## Problem description
Edit the listing lines starting at the line containing "Skip to main content" and ending at the line containing "the trigger is no longer visible.", changing "barking" to "yapping" and leaving all else as it stands. Return only those lines.

## Dataset content
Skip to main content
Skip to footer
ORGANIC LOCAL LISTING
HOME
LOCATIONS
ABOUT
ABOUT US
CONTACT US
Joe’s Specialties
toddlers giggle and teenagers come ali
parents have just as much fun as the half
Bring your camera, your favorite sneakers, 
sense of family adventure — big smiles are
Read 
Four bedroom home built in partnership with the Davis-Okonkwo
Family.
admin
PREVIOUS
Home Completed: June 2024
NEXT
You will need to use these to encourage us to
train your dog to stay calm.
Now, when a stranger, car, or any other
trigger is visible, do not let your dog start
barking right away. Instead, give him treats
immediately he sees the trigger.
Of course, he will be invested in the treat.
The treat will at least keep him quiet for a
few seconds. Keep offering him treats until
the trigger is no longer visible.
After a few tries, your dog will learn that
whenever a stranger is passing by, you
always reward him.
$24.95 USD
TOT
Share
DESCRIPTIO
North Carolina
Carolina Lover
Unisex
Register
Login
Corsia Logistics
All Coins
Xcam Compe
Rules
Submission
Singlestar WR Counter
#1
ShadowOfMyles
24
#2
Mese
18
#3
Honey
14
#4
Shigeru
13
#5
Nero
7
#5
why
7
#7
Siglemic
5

--

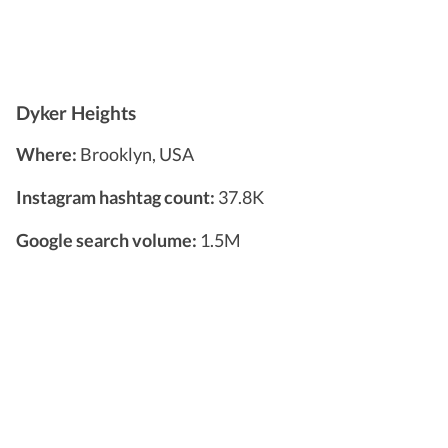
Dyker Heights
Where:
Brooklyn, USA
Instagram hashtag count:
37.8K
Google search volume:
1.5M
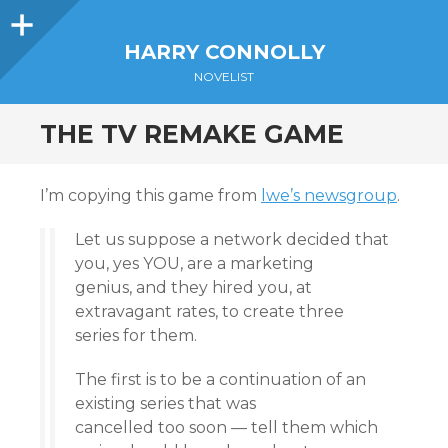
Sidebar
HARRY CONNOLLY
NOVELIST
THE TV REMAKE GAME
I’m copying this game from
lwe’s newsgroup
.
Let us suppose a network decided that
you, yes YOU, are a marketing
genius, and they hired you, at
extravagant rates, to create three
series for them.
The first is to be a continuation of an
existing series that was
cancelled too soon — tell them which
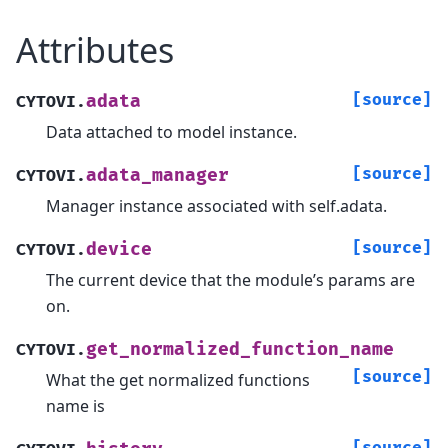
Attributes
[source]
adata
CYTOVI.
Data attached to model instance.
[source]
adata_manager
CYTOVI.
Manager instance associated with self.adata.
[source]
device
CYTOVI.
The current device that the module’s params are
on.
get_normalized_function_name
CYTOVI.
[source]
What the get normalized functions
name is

## Reply to the exercise
Skip to main content
Skip to footer
ORGANIC LOCAL LISTING
HOME
LOCATIONS
ABOUT
ABOUT US
CONTACT US
Joe’s Specialties
toddlers giggle and teenagers come ali
parents have just as much fun as the half
Bring your camera, your favorite sneakers, 
sense of family adventure — big smiles are
Read 
Four bedroom home built in partnership with the Davis-Okonkwo
Family.
admin
PREVIOUS
Home Completed: June 2024
NEXT
You will need to use these to encourage us to
train your dog to stay calm.
Now, when a stranger, car, or any other
trigger is visible, do not let your dog start
yapping right away. Instead, give him treats
immediately he sees the trigger.
Of course, he will be invested in the treat.
The treat will at least keep him quiet for a
few seconds. Keep offering him treats until
the trigger is no longer visible.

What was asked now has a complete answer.